▸ **Leestekst**:
Jeanne
Moreau, die vandaag op 89-jarige leeftijd overleed, was een van de
belangrijkste filmactrices van de Franse 'Nouvelle vague'. Ze maakte tot
op hoge leeftijd nog films. In 2005 sprak Trouw haar, naar aanleiding
van een retrospectief die destijds in het Filmmuseum te zien was.
Ruim
een halve eeuw staat Jeanne Moreau nu in de schijnwerpers als actrice,
maar voorlopig kan ze er nog geen genoeg van krijgen. Met de jonge
Franse regisseur François Ozon voltooide ze onlangs haar nieuwste film,
'Le Temps Qui Reste' (De Resterende Tijd), waarin ze bij hoge
uitzondering te zien is als grootmoeder. Een rol waar ze lang over na
moest denken.
”Ik
heb de laatste tijd veel rollen moeten weigeren. Ik heb geen zin om
grootmoeders te spelen. Dat is me te saai, en te clichématig”, vertelt
ze, stellig. Voor François Ozon, regisseur van de instant-klassieker
'Sous le Sable', wilde ze wel een uitzondering maken. ”Bij het zien van
Ozons eerste korte films, jaren geleden, wist ik al dat hier een nieuw
talent was opgestaan. Ik wist dat ik bij hem niet hoefde te vrezen voor
een rol als betweterig besje, en ik hoefde ook niet achter het fornuis
te staan of ruzie te maken met mijn schoondochter over de opvoeding van
de kleinkinderen. Ozon herinnert me aan Fassbinder, voor wie ik ooit een
hoerenmadam speelde in zijn zwanenzang 'Querelle' (1982). Fassbinder
was een begenadigd vrouwenregisseur van wie ik zielsveel hield. Ozon
heeft iets van zijn sensitiviteit.”

▸ **Opdracht**: Schrijf het artikel over Jeanne Moreau hierboven volledig en woordelijk over.

▸ **Getoonde gegevens**:

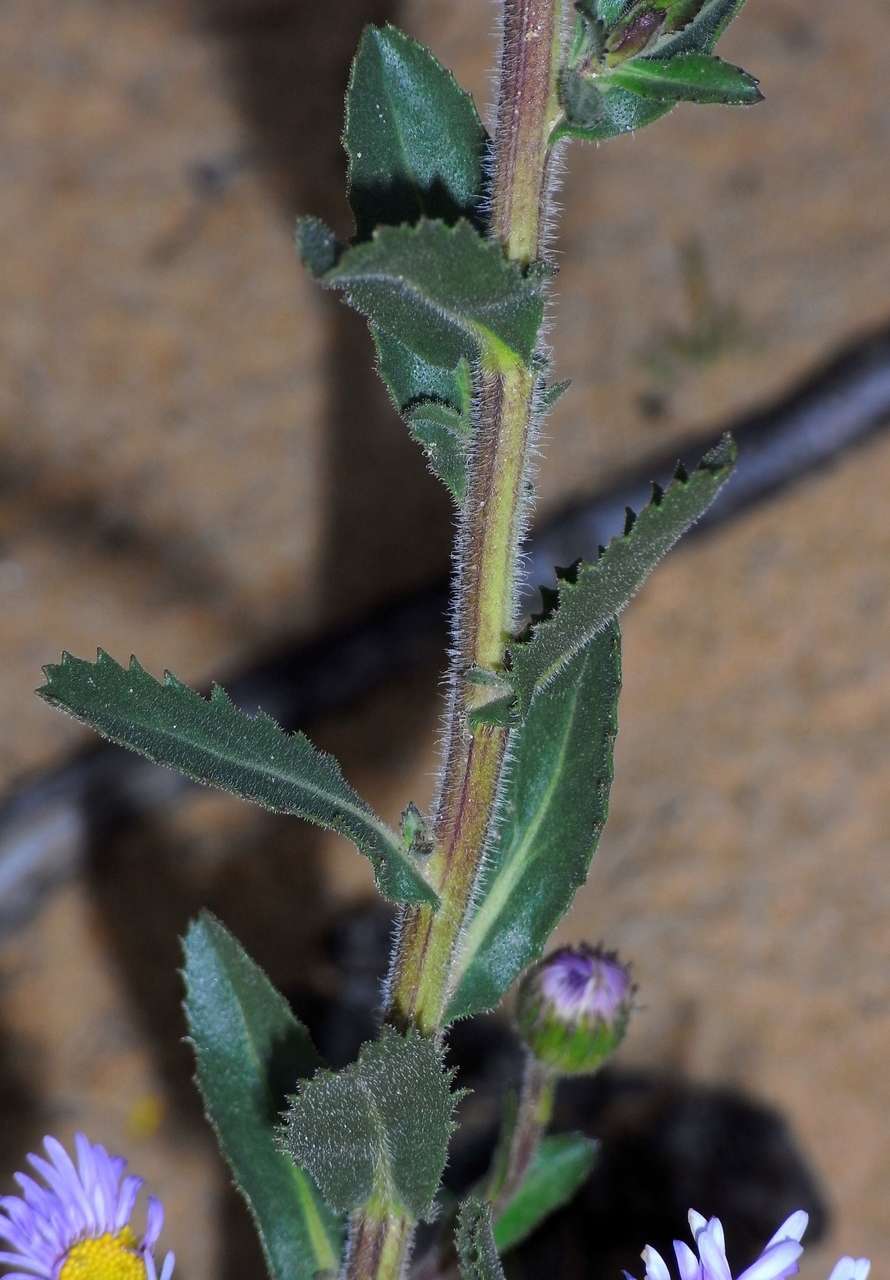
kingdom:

▸ **Uitwerking**:
Jeanne
Moreau, die vandaag op 89-jarige leeftijd overleed, was een van de
belangrijkste filmactrices van de Franse 'Nouvelle vague'. Ze maakte tot
op hoge leeftijd nog films. In 2005 sprak Trouw haar, naar aanleiding
van een retrospectief die destijds in het Filmmuseum te zien was.
Ruim
een halve eeuw staat Jeanne Moreau nu in de schijnwerpers als actrice,
maar voorlopig kan ze er nog geen genoeg van krijgen. Met de jonge
Franse regisseur François Ozon voltooide ze onlangs haar nieuwste film,
'Le Temps Qui Reste' (De Resterende Tijd), waarin ze bij hoge
uitzondering te zien is als grootmoeder. Een rol waar ze lang over na
moest denken.
”Ik
heb de laatste tijd veel rollen moeten weigeren. Ik heb geen zin om
grootmoeders te spelen. Dat is me te saai, en te clichématig”, vertelt
ze, stellig. Voor François Ozon, regisseur van de instant-klassieker
'Sous le Sable', wilde ze wel een uitzondering maken. ”Bij het zien van
Ozons eerste korte films, jaren geleden, wist ik al dat hier een nieuw
talent was opgestaan. Ik wist dat ik bij hem niet hoefde te vrezen voor
een rol als betweterig besje, en ik hoefde ook niet achter het fornuis
te staan of ruzie te maken met mijn schoondochter over de opvoeding van
de kleinkinderen. Ozon herinnert me aan Fassbinder, voor wie ik ooit een
hoerenmadam speelde in zijn zwanenzang 'Querelle' (1982). Fassbinder
was een begenadigd vrouwenregisseur van wie ik zielsveel hield. Ozon
heeft iets van zijn sensitiviteit.”